- [DIRECTIONS FOR THIS TASK]: Can you gather and copy out every line of the material below that contains the word "excellent"?

*** Opening MATERIAL FOR THE TASK ***

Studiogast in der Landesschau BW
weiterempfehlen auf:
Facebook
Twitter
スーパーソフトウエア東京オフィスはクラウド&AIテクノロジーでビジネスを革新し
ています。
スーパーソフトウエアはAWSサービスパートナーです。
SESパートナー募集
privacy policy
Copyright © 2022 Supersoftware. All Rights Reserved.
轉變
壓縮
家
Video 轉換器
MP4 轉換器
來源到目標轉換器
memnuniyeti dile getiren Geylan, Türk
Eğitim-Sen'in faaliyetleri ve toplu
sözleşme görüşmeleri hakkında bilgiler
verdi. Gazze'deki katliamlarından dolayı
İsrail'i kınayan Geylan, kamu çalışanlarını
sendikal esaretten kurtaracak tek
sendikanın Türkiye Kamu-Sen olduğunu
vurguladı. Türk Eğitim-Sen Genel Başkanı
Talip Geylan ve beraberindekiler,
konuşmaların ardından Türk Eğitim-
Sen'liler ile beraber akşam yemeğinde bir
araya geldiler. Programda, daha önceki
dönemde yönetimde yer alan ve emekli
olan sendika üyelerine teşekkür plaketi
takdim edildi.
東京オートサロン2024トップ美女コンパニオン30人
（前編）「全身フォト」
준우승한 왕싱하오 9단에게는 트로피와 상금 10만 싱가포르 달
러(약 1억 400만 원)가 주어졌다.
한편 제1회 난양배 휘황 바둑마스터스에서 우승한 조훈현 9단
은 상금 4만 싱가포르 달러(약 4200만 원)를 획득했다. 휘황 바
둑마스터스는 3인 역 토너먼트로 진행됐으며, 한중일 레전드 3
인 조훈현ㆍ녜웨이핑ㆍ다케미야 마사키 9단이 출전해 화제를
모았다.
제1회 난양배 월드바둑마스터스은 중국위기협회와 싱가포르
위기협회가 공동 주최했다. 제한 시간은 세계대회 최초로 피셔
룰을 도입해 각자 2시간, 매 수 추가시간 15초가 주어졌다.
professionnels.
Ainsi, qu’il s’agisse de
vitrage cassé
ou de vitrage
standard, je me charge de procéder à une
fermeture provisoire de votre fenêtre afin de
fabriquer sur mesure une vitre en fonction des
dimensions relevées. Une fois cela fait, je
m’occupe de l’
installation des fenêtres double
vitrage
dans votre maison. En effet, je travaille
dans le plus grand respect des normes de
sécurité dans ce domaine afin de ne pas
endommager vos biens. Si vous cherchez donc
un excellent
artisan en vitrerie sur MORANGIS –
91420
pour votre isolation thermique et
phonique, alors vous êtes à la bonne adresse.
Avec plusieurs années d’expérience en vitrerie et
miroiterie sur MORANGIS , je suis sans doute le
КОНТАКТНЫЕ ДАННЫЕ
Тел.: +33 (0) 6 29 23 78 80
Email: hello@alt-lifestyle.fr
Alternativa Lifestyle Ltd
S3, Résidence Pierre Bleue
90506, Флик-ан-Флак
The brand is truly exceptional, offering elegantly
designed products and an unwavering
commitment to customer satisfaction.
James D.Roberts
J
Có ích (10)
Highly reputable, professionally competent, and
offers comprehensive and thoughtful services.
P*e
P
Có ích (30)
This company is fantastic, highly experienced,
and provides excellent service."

*** Closing MATERIAL FOR THE TASK ***

- [WRITTEN RESPONSE]:
un excellent
and provides excellent service."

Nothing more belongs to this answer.